A primeira etapa do Rodoanel Norte, ligando a Rodovia Presidente Dutra à Rodovia Fernão Dias, inicia operação este mês. A conclusão total do trecho, prevista para o fim do próximo ano, ampliará o acesso direto às rodovias Bandeirantes, Anhanguera e Marginais, reduzindo a dependência da Dutra e mitigando restrições de circulação de caminhões na capital.
Rodoanel Norte reposiciona Arujá no mapa logístico
A nova malha viária inclui alça de acesso ao Aeroporto Internacional de Guarulhos pela Avenida Candea, atraindo fluxo de usuários que buscarão rotas mais rápidas que a Dutra e Marginais. As desenvolvedoras destacam que grande volume de veículos passará em frente ao novo empreendimento, potencializando sua atratividade.
Outro fator relevante é a adoção do pedágio free flow na Via Dutra pela CCR. Com a tarifação por quilômetro rodado, o custo adicional para veículos que partem da Marginal Tietê fica diluído ao longo do trajeto, reduzindo o impacto do antigo pedágio de Arujá nas decisões de localização.

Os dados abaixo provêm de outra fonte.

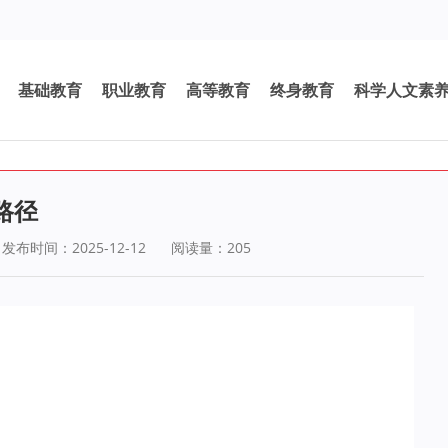
基础教育
职业教育
高等教育
终身教育
科学人文素
路径
发布时间：2025-12-12
阅读量：
205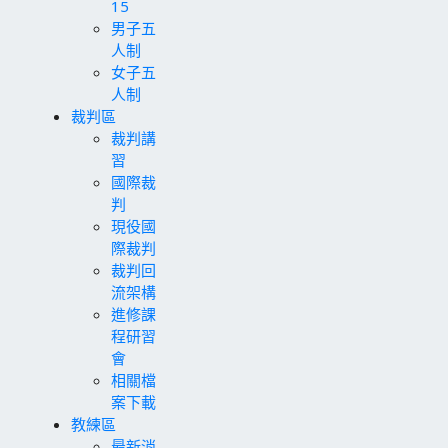
15
男子五
人制
女子五
人制
裁判區
裁判講
習
國際裁
判
現役國
際裁判
裁判回
流架構
進修課
程研習
會
相關檔
案下載
教練區
最新消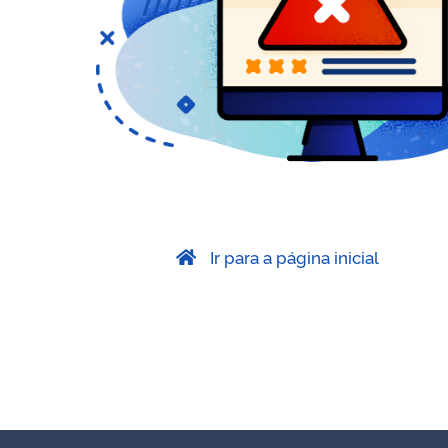
Ir para a página inicial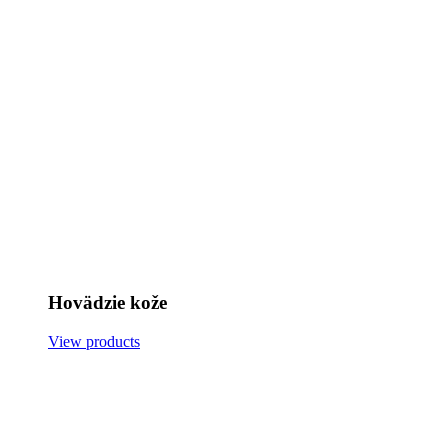
Hovädzie kože
View products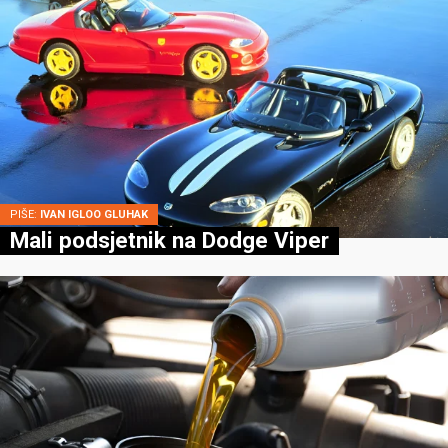
PIŠE:
IVAN IGLOO GLUHAK
Mali podsjetnik na Dodge Viper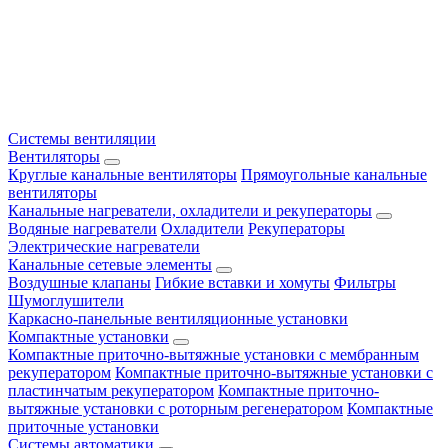
Системы вентиляции
Вентиляторы
Круглые канальные вентиляторы
Прямоугольные канальные
вентиляторы
Канальные нагреватели, охладители и рекуператоры
Водяные нагреватели
Охладители
Рекуператоры
Электрические нагреватели
Канальные сетевые элементы
Воздушные клапаны
Гибкие вставки и хомуты
Фильтры
Шумоглушители
Каркасно-панельные вентиляционные установки
Компактные установки
Компактные приточно-вытяжные установки с мембранным
рекуператором
Компактные приточно-вытяжные установки с
пластинчатым рекуператором
Компактные приточно-
вытяжные установки с роторным регенератором
Компактные
приточные установки
Системы автоматики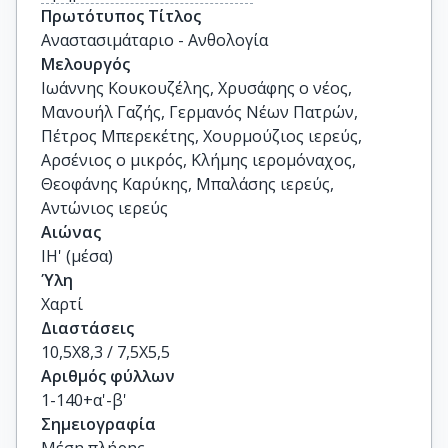
Πρωτότυπος Τίτλος
Αναστασιμάταριο - Ανθολογία
Μελουργός
Ιωάννης Κουκουζέλης, Χρυσάφης ο νέος,
Μανουήλ Γαζής, Γερμανός Νέων Πατρών,
Πέτρος Μπερεκέτης, Χουρμούζιος ιερεύς,
Αρσένιος ο μικρός, Κλήμης ιερομόναχος,
Θεοφάνης Καρύκης, Μπαλάσης ιερεύς,
Αντώνιος ιερεύς
Αιώνας
ΙΗ' (μέσα)
Ύλη
Χαρτί
Διαστάσεις
10,5Χ8,3 / 7,5Χ5,5
Αριθμός φύλλων
1-140+α'-β'
Σημειογραφία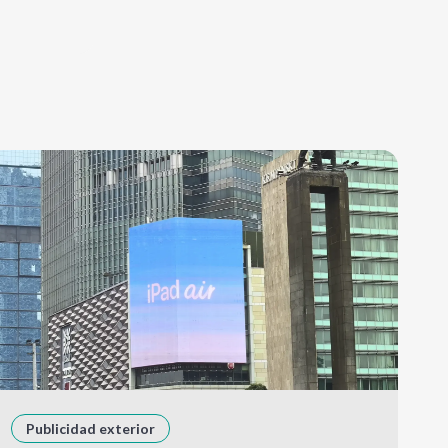
Publicidad exterior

Preços de locação tendem a se aproximar de Guarulhos
O novo contexto viário pressiona os valores de locação em Arujá para patamares mais próximos de Guarulhos, onde os preços já ultrapassam R$ 42/m². Em Cajamar — que possui pedágio quase duas vezes maior que Arujá —, os pedidos se aproximam de R$ 40/m².
“Não faz mais sentido, com toda a facilidade logística que Arujá vai oferecer com essa nova malha viária, ter um valor de locação tão inferior ao de Guarulhos. Essa diferença não pode superar 5 ou 6%”, afirma Adriano Theodoro, CEO da Marmara.

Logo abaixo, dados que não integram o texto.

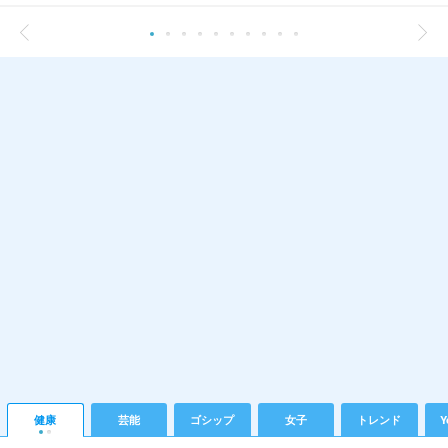
健康
芸能
ゴシップ
女子
トレンド
Y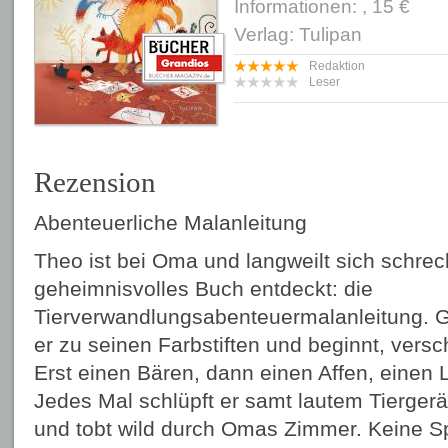
Informationen: , 15 €
Verlag: Tulipan
Redaktion
Leser
Rezension
Abenteuerliche Malanleitung
Theo ist bei Oma und langweilt sich schreck
geheimnisvolles Buch entdeckt: die
Tierverwandlungsabenteuermalanleitung. Gar
er zu seinen Farbstiften und beginnt, vers
Erst einen Bären, dann einen Affen, einen 
Jedes Mal schlüpft er samt lautem Tierger
und tobt wild durch Omas Zimmer. Keine S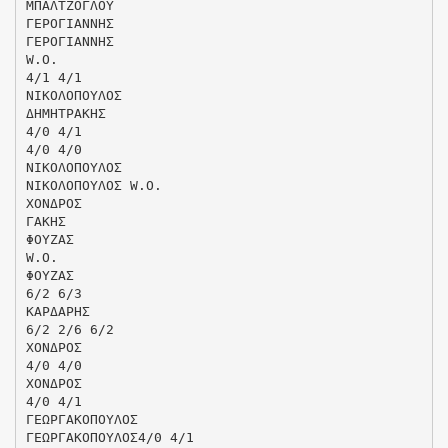
ΜΠΑΛΤΖΟΓΛΟΥ
ΓΕΡΟΓΙΑΝΝΗΣ
ΓΕΡΟΓΙΑΝΝΗΣ
W.O.
4/1 4/1
ΝΙΚΟΛΟΠΟΥΛΟΣ
ΔΗΜΗΤΡΑΚΗΣ
4/0 4/1
4/0 4/0
ΝΙΚΟΛΟΠΟΥΛΟΣ
ΝΙΚΟΛΟΠΟΥΛΟΣ W.O.
ΧΟΝΔΡΟΣ
ΓΑΚΗΣ
ΦΟΥΖΑΣ
W.O.
ΦΟΥΖΑΣ
6/2 6/3
ΚΑΡΔΑΡΗΣ
6/2 2/6 6/2
ΧΟΝΔΡΟΣ
4/0 4/0
ΧΟΝΔΡΟΣ
4/0 4/1
ΓΕΩΡΓΑΚΟΠΟΥΛΟΣ
ΓΕΩΡΓΑΚΟΠΟΥΛΟΣ4/0 4/1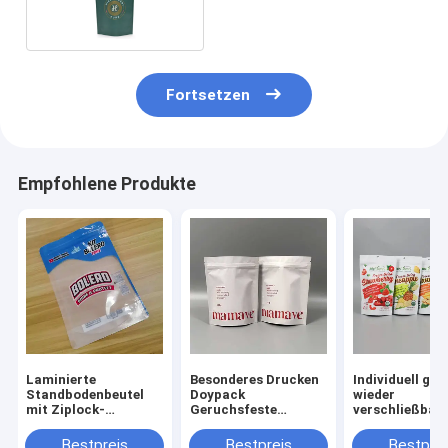
Fortsetzen
Empfohlene Produkte
Laminierte
Besonderes Drucken
Individuell ge
Standbodenbeutel
Doypack
wieder
mit Ziplock-
Geruchsfeste
verschließbar
Ausguss,
Verpackung
Reißverschlus
kundenspezifisch
Reißverschluss
Kunststoff
Bestpreis
Bestpreis
Bestprei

Transação do Cylog Guarulhos reforça apetite por ativos logísticos
A parceria entre Marmara e Marka Prime ganhou relevância recente com a venda do Cylog Guarulhos ao Banco Pátria por valor superior a R$ 500 milhões. O empreendimento, estruturado pelas empresas em 2020 em associação com a Cy Capital, foi uma das transações mais relevantes deste final de ano e reforça o apetite institucional por ativos logísticos bem posicionados.